Let's first find the volume using the geometric formula:

$$V=\frac{1}{3}bh$$

Now, the base is a regular hexagon having side lengths \(s\), which we can decompose into 6 equilateral triangles:

$$b=6\left(\frac{1}{2}s^2\sin\left(\frac{\pi}{3}\right)\right)=\frac{3\sqrt{3}}{2}s^2$$

Hence:

$$V=\frac{\sqrt{3}}{2}hs^2$$

Now, using volume by slicing we can integrate:

$$V=\frac{3\sqrt{3}}{2}\int_0^h s(y)^2\,dy$$

We know \(s(y)\) will vary linearly, where:

$$s(0)=s$$

$$s(h)=0$$

Thus:

$$s(y)=-\frac{s}{h}y+s$$

And so we may write:

$$V=\frac{3\sqrt{3}}{2}\int_0^h \left(-\frac{s}{h}y+s\right)^2\,dy$$

At this point, I would consider the substitution:

$$u=-\frac{s}{h}y+s\implies du=-\frac{s}{h}dy$$

$$V=\frac{3\sqrt{3}h}{2s}\int_0^s u^2\,du=\frac{3\sqrt{3}h}{2s}\left(\frac{s^3}{3}\right)=\frac{\sqrt{3}}{2}hs^2\quad\checkmark$$

It appears you are directly integrating rather than forming a Riemann sum.

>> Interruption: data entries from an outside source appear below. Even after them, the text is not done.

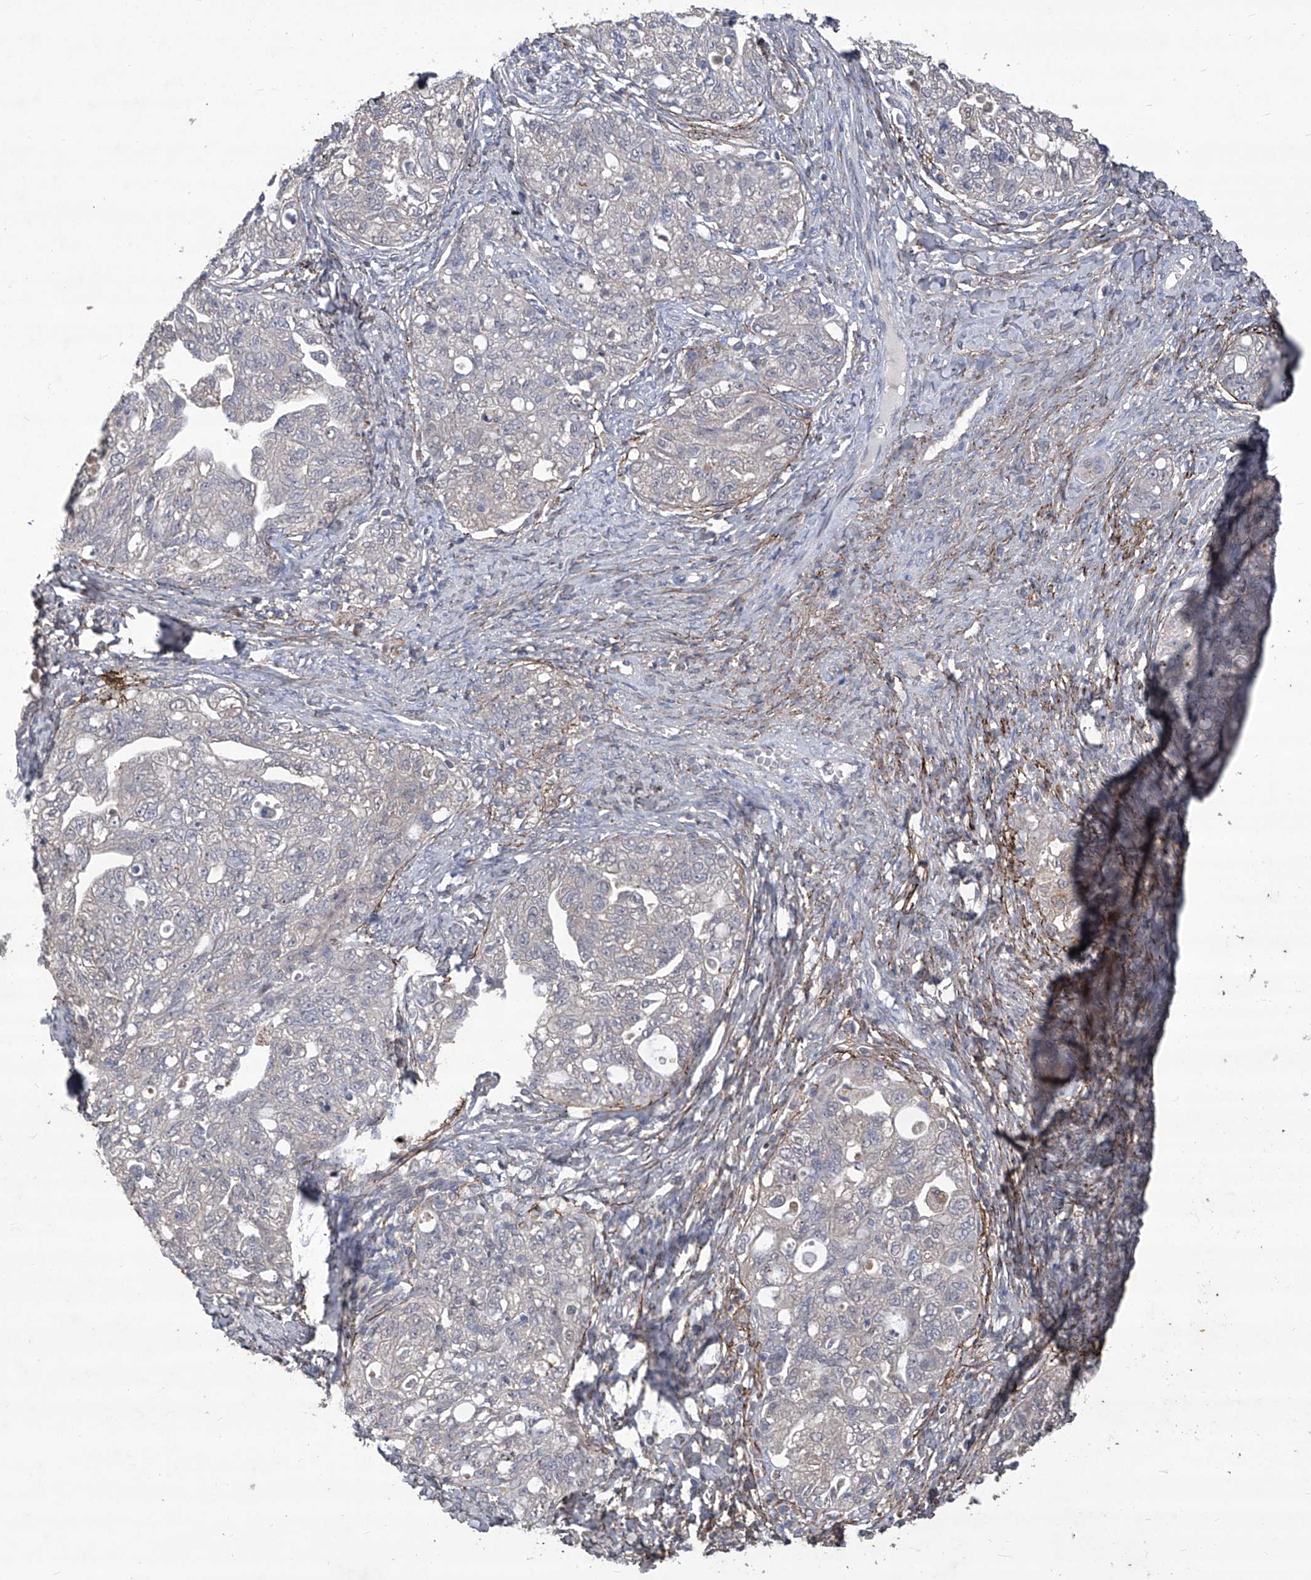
{"staining": {"intensity": "negative", "quantity": "none", "location": "none"}, "tissue": "ovarian cancer", "cell_type": "Tumor cells", "image_type": "cancer", "snomed": [{"axis": "morphology", "description": "Carcinoma, NOS"}, {"axis": "morphology", "description": "Cystadenocarcinoma, serous, NOS"}, {"axis": "topography", "description": "Ovary"}], "caption": "IHC image of human carcinoma (ovarian) stained for a protein (brown), which reveals no expression in tumor cells.", "gene": "TXNIP", "patient": {"sex": "female", "age": 69}}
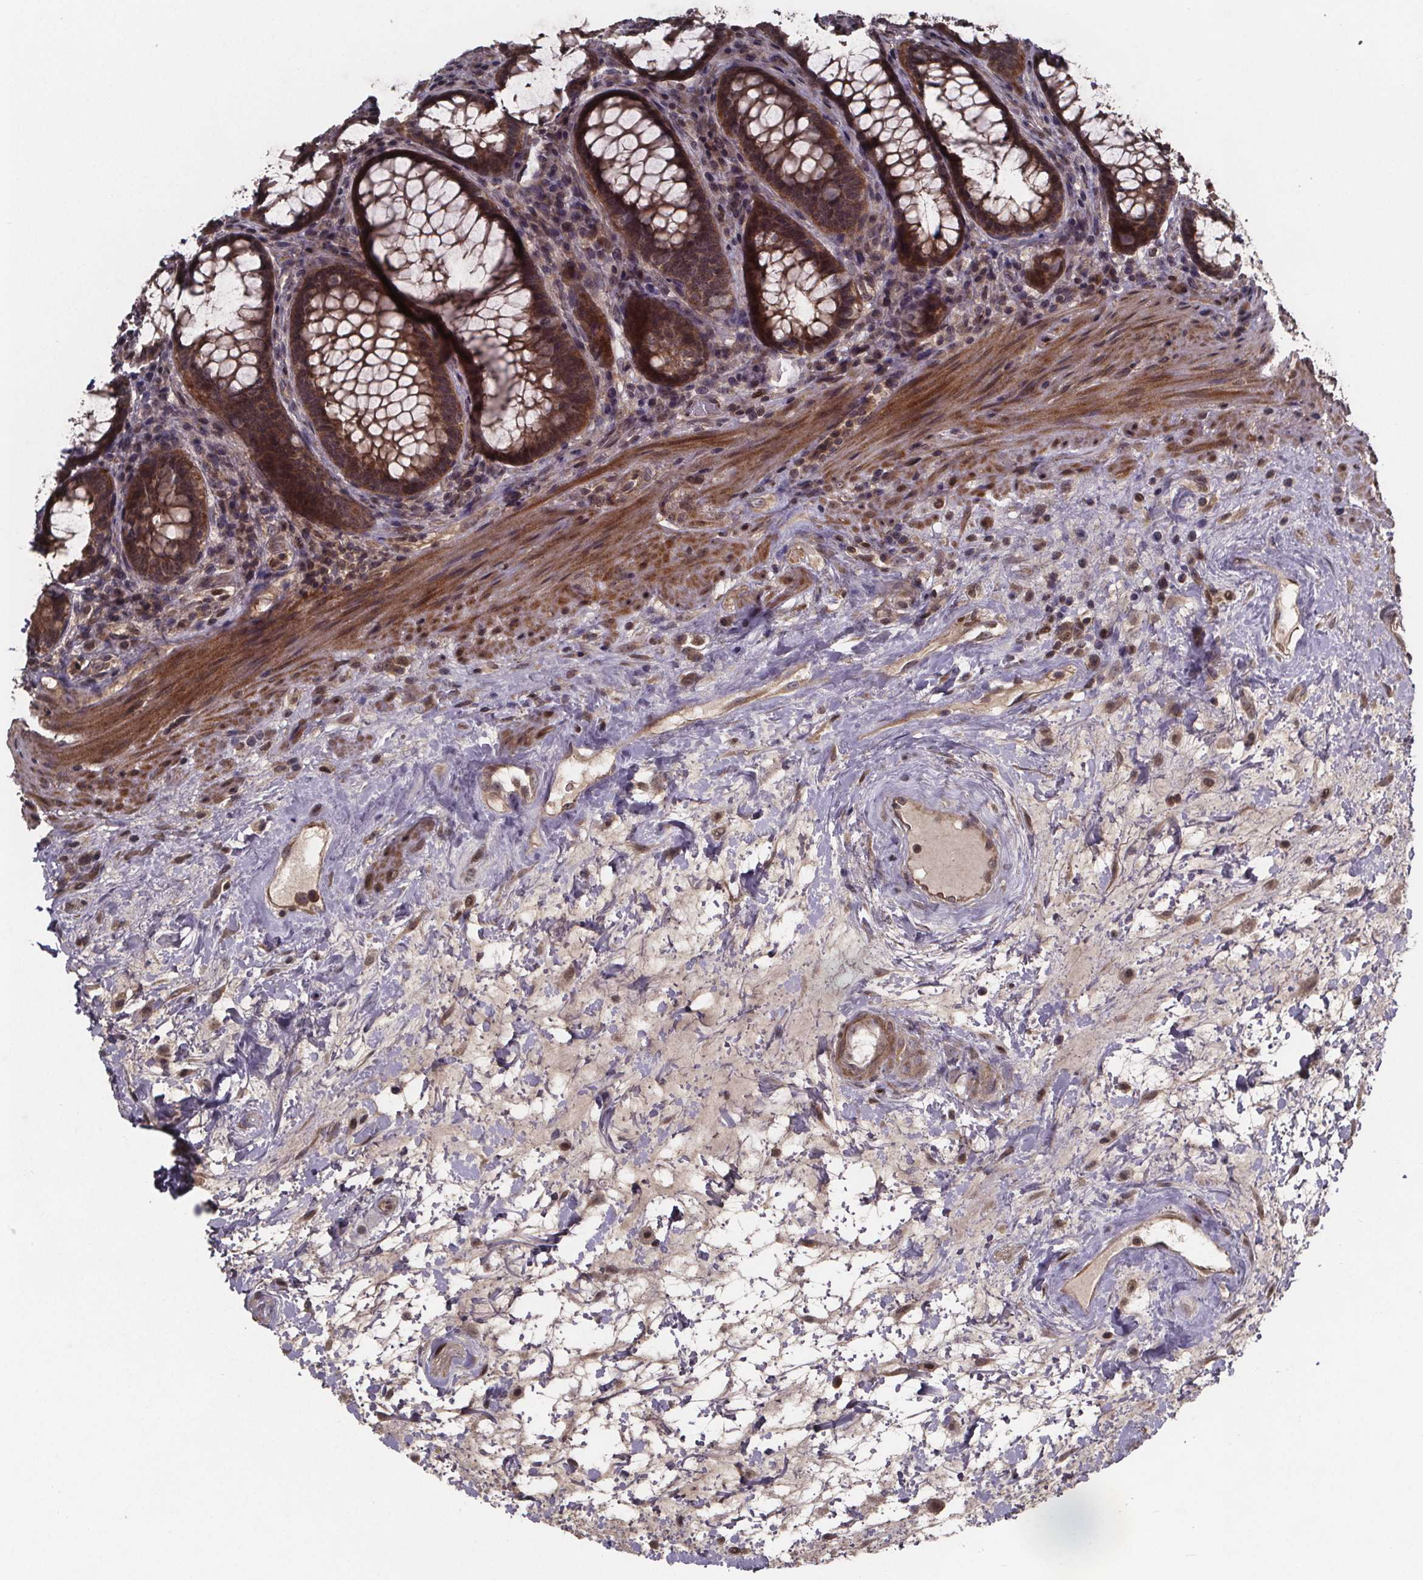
{"staining": {"intensity": "moderate", "quantity": ">75%", "location": "cytoplasmic/membranous,nuclear"}, "tissue": "rectum", "cell_type": "Glandular cells", "image_type": "normal", "snomed": [{"axis": "morphology", "description": "Normal tissue, NOS"}, {"axis": "topography", "description": "Rectum"}], "caption": "Unremarkable rectum shows moderate cytoplasmic/membranous,nuclear positivity in about >75% of glandular cells, visualized by immunohistochemistry.", "gene": "FN3KRP", "patient": {"sex": "male", "age": 72}}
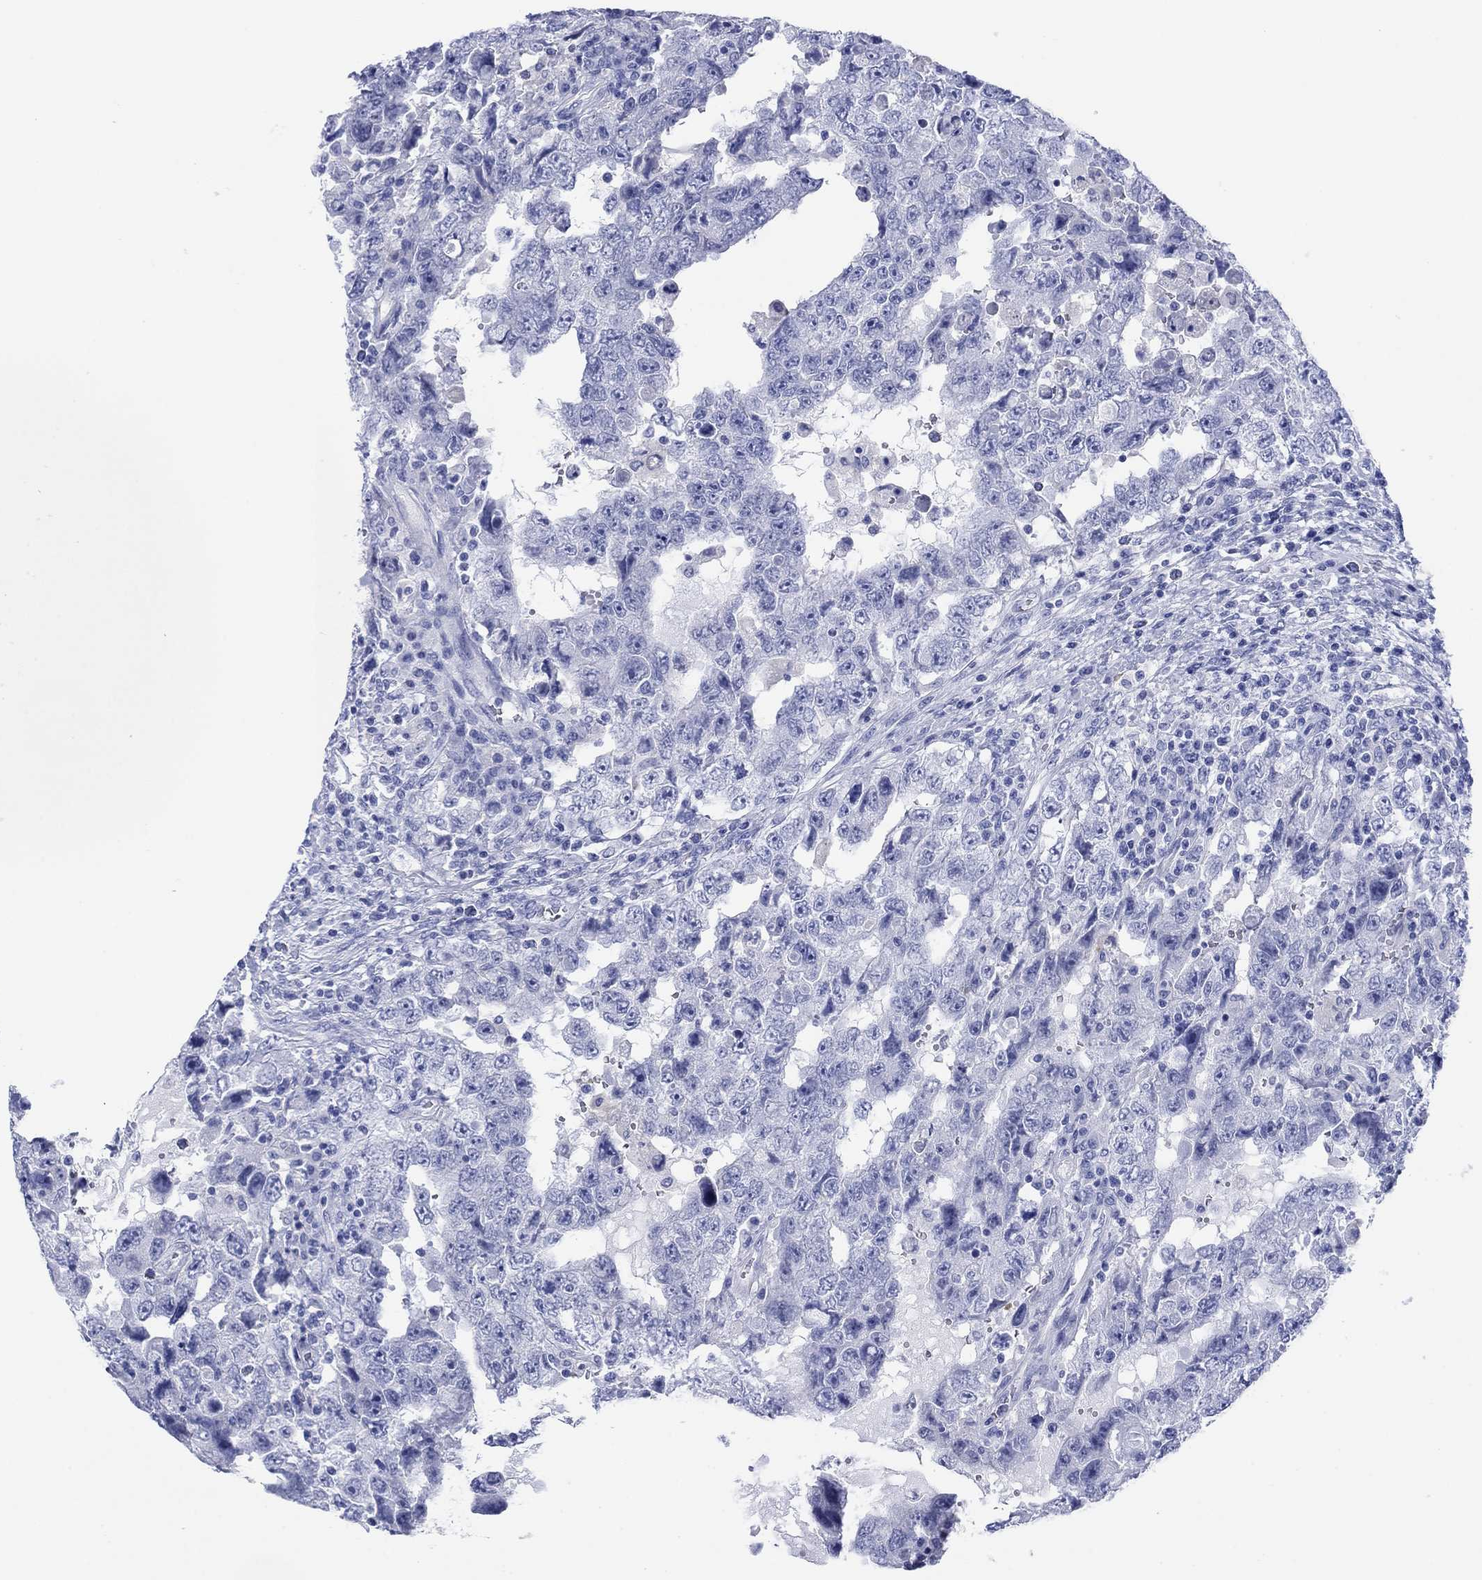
{"staining": {"intensity": "negative", "quantity": "none", "location": "none"}, "tissue": "testis cancer", "cell_type": "Tumor cells", "image_type": "cancer", "snomed": [{"axis": "morphology", "description": "Carcinoma, Embryonal, NOS"}, {"axis": "topography", "description": "Testis"}], "caption": "Immunohistochemistry photomicrograph of neoplastic tissue: testis embryonal carcinoma stained with DAB (3,3'-diaminobenzidine) shows no significant protein staining in tumor cells.", "gene": "ATP1B1", "patient": {"sex": "male", "age": 26}}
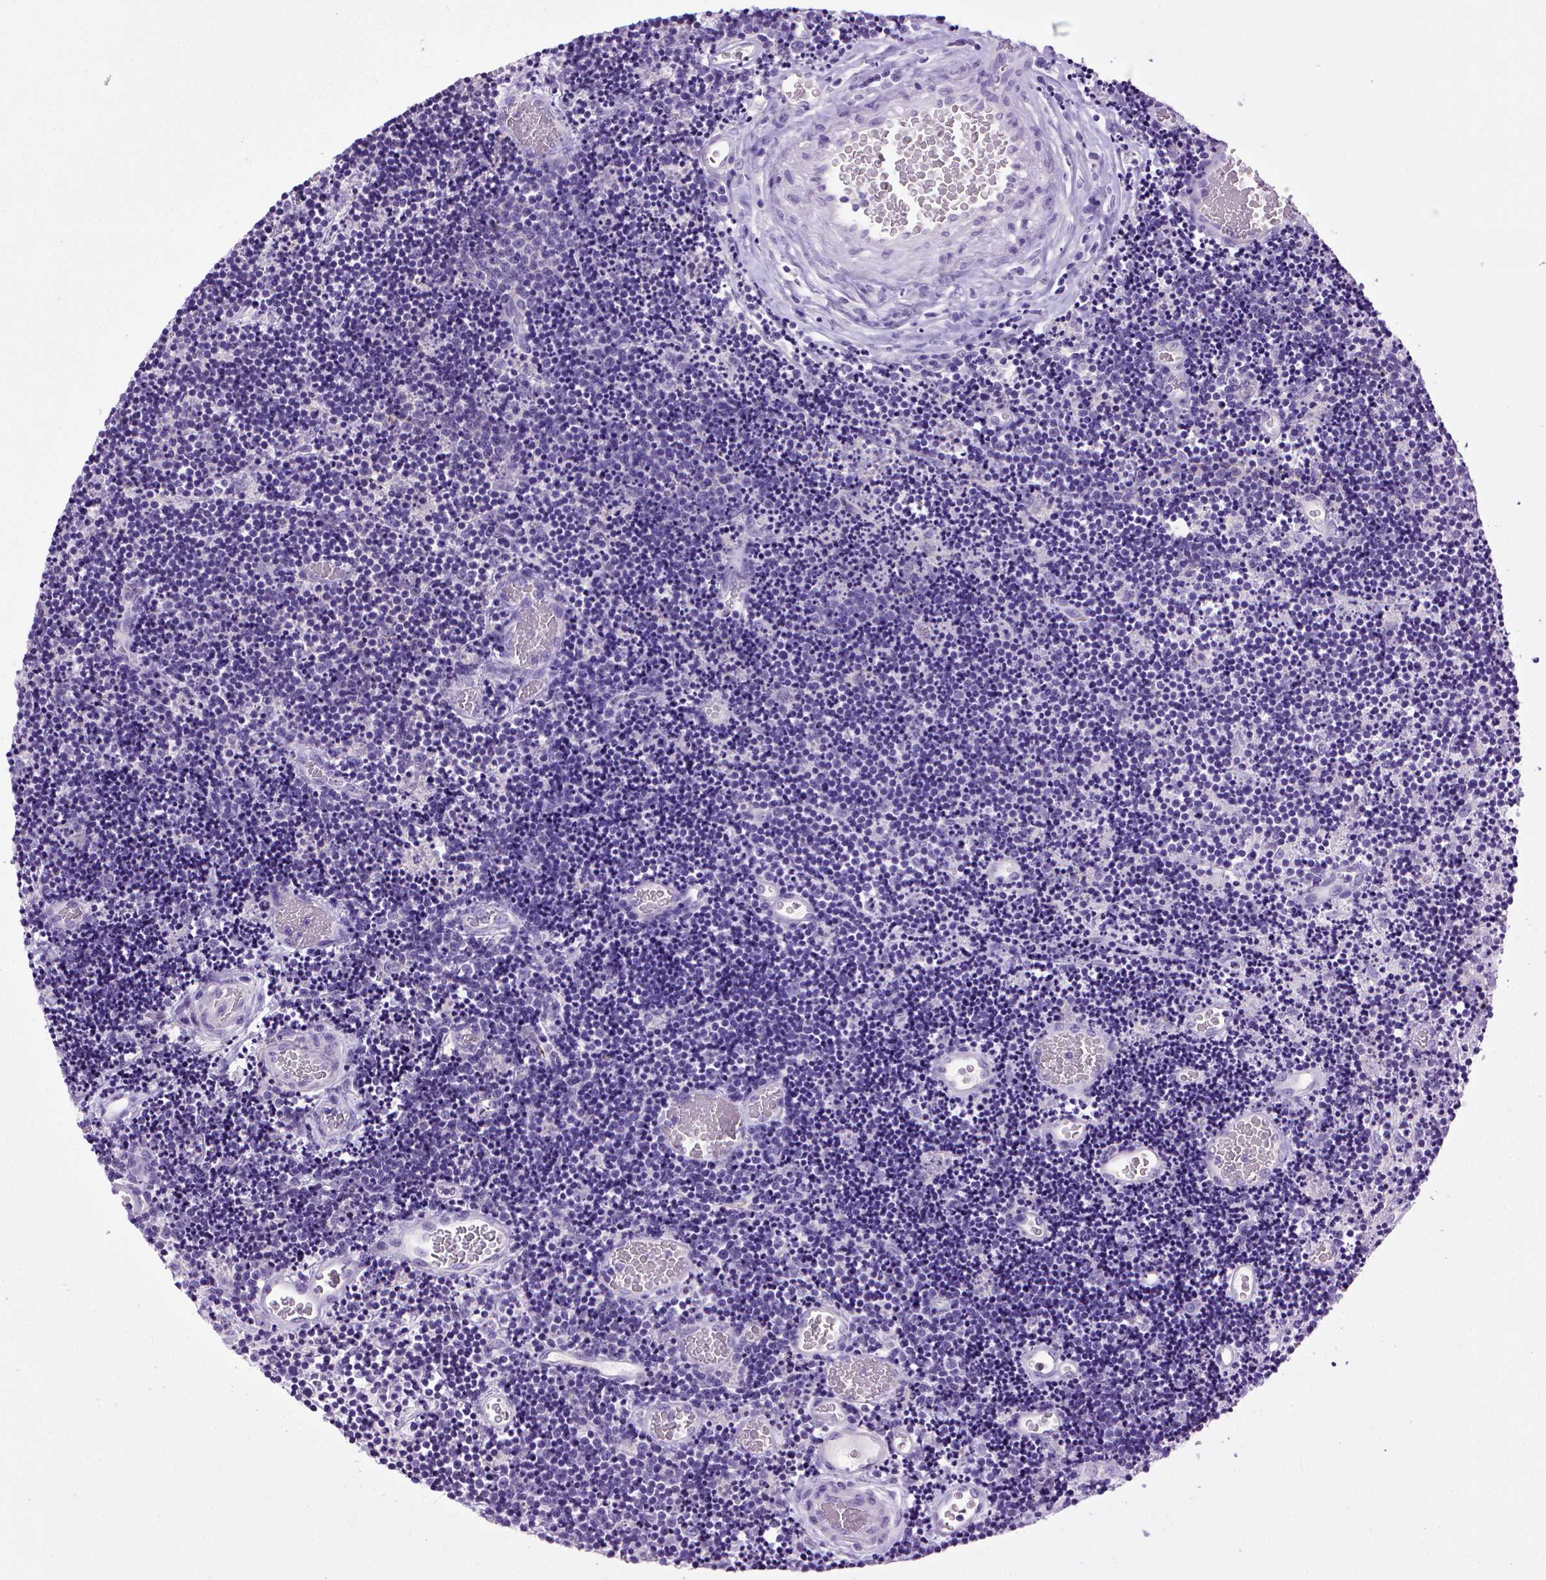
{"staining": {"intensity": "negative", "quantity": "none", "location": "none"}, "tissue": "lymphoma", "cell_type": "Tumor cells", "image_type": "cancer", "snomed": [{"axis": "morphology", "description": "Malignant lymphoma, non-Hodgkin's type, Low grade"}, {"axis": "topography", "description": "Brain"}], "caption": "IHC of lymphoma displays no staining in tumor cells.", "gene": "CDH1", "patient": {"sex": "female", "age": 66}}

Is that on purpose, or are you integrating first, and then going to formulate the sum?

 

[MathsKid007]

Could u explain the process at:
We know that s(y) will vary linearly such that:
s(0)=s
s(h)=0
∴s(y)= -s/h y+s
Thanks :D

 

[MarkFL]

Could u explain the process at:
We know that s(y) will vary linearly such that:
s(0)=s
s(h)=0
∴s(y)= -s/h y+s
Thanks :D

We know that at the bottom, where $$h=0$$, the length of the sides of the hexagonal cross section is $$s$$. We also know that at the top these sides lengths have diminished to 0. As they have diminished linearly, and we know two points on this line we have all we need to determine the side lengths as a function of the variable height $$y$$ using the definition of slope and the point-slope formula:

$$s(y)-s=\frac{0-s}{h-0}(y-0)$$

$$s(y)=-\frac{s}{h}y+s$$